There are two state tables available to your program.

Source IP state table

The source IP state table stores state keyed by source IP address. Each entry contains:

Field	Type	Description
Status	Enum	The status of the source IP: `None` (0), `Challenged` (1), `Verified` (2), or `Blocklisted` (3).
User data	`u64`	A user-defined value you can set for any purpose.

The default maximum capacity is 1,000 entries.

Use the following helper functions to interact with this table:

get_src_ip_status — Retrieve the status of the current packet's source IP.
set_src_ip_status — Set the status of the current packet's source IP.
get_src_ip_data — Retrieve the user data for the current packet's source IP.
set_src_ip_data — Store user data for the current packet's source IP.

An entry is created in the source IP state table under the following conditions:

the program calls set_src_ip_status to mark a source IP as Challenged, Verified, or Blocklisted.
the program calls set_src_ip_data to store custom u64 data for a source IP.
the program calls set_challenge for a new source IP that does not have an existing entry in the table.

Flow state table

The flow state table stores state keyed by the 4-tuple: source IP, source port, destination IP, and destination port. Each entry contains a u64 value you can set for any purpose.
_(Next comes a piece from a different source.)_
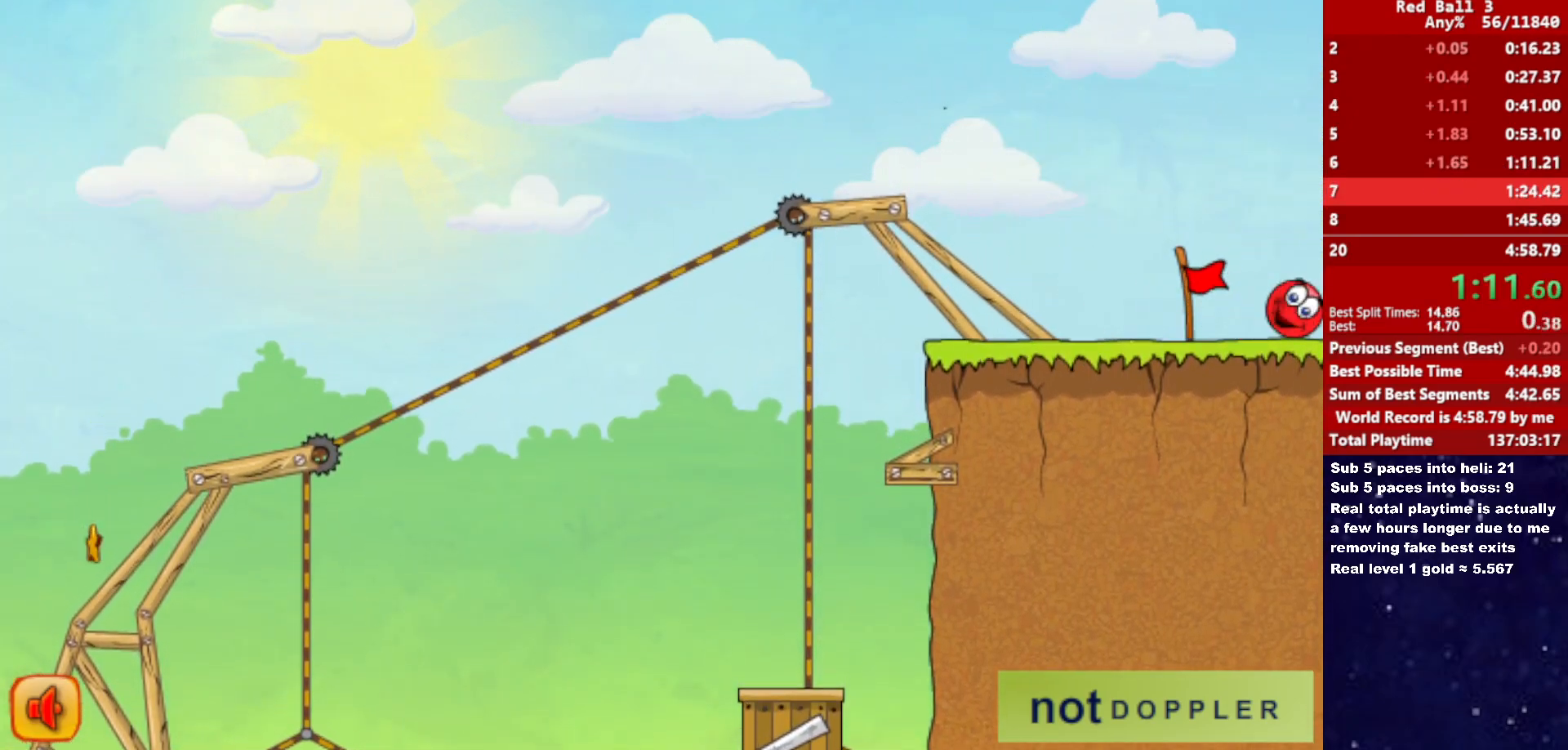
{"keys": ["right"], "events": []}
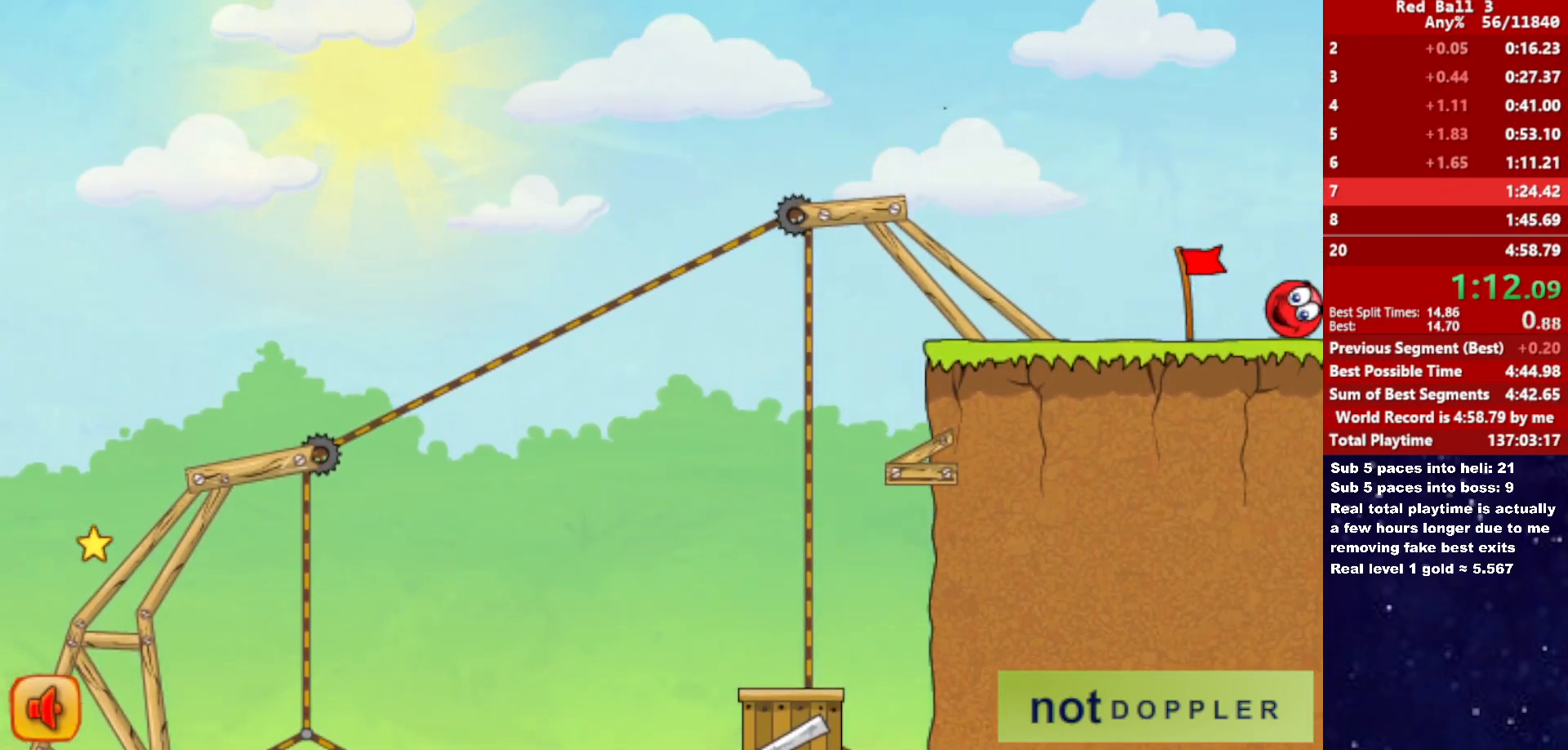
{"keys": ["right"], "events": [[216, "right", "up"], [266, "right", "down"]]}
The default maximum capacity is 10,000 entries.

Use the following helper functions to interact with this table:

get_flow_data — Retrieve the user data for the current flow.
set_flow_data — Store user data for the current flow.

An entry is created in the flow state table under the following conditions:

the program calls set_flow_data to store custom u64 data for a flow.

Cache behavior

Both state tables are LRU (least recently used) caches. If a table reaches its maximum capacity, the oldest entry is evicted to make room for new entries. Entries are also garbage collected if they have not been accessed in one hour.
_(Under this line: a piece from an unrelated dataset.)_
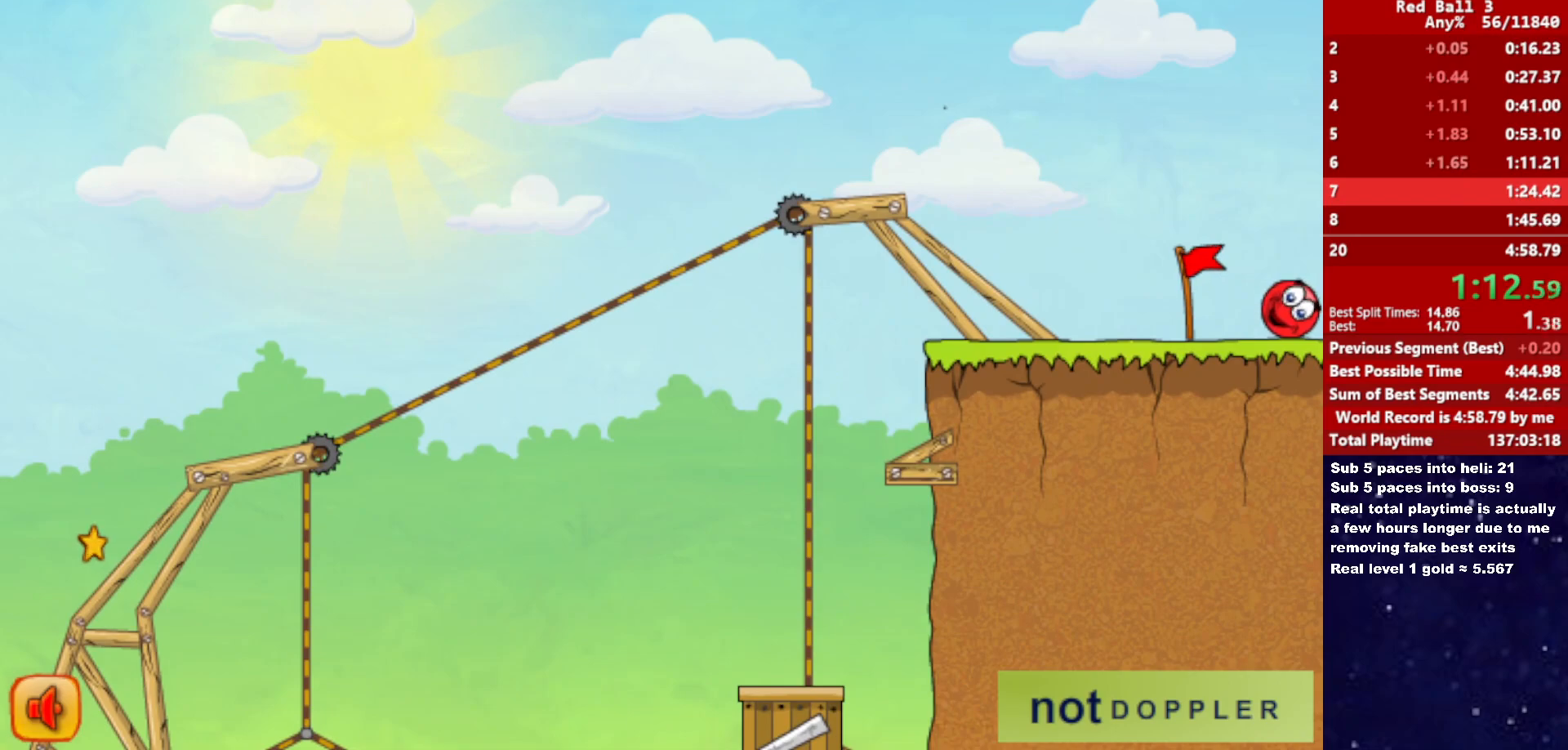
{"keys": ["right"], "events": []}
BPF helper functions and structures

A helper function is a function provided by the Cloudflare runtime that a customer program calls.

Helper functions are crucial because the BPF Instruction Set Architecture (ISA) only supports certain system calls. For safety purposes, Cloudflare will only compile a BPF object file with a predetermined list of known libraries that a program developer cannot modify.

Helper function definitions and verifier wrapper sources are available on GitHub ↗.

Helper functions

`parse_packet_data`

Constructs cf_ebpf_parsed_headers from cf_ebpf_generic_ctx and cf_ebpf_packet_data. Performs required memory checks to pass the verifier.

static inline int parse_packet_data(
   struct cf_ebpf_generic_ctx *ctx,
   struct cf_ebpf_packet_data **out_p,
   struct cf_ebpf_parsed_headers *out_headers
);

Arguments:

ctx — Pointer to the generic context passed into the BPF program.
out_p — Pointer to receive the packet data structure.
out_headers — Pointer to receive the parsed headers structure.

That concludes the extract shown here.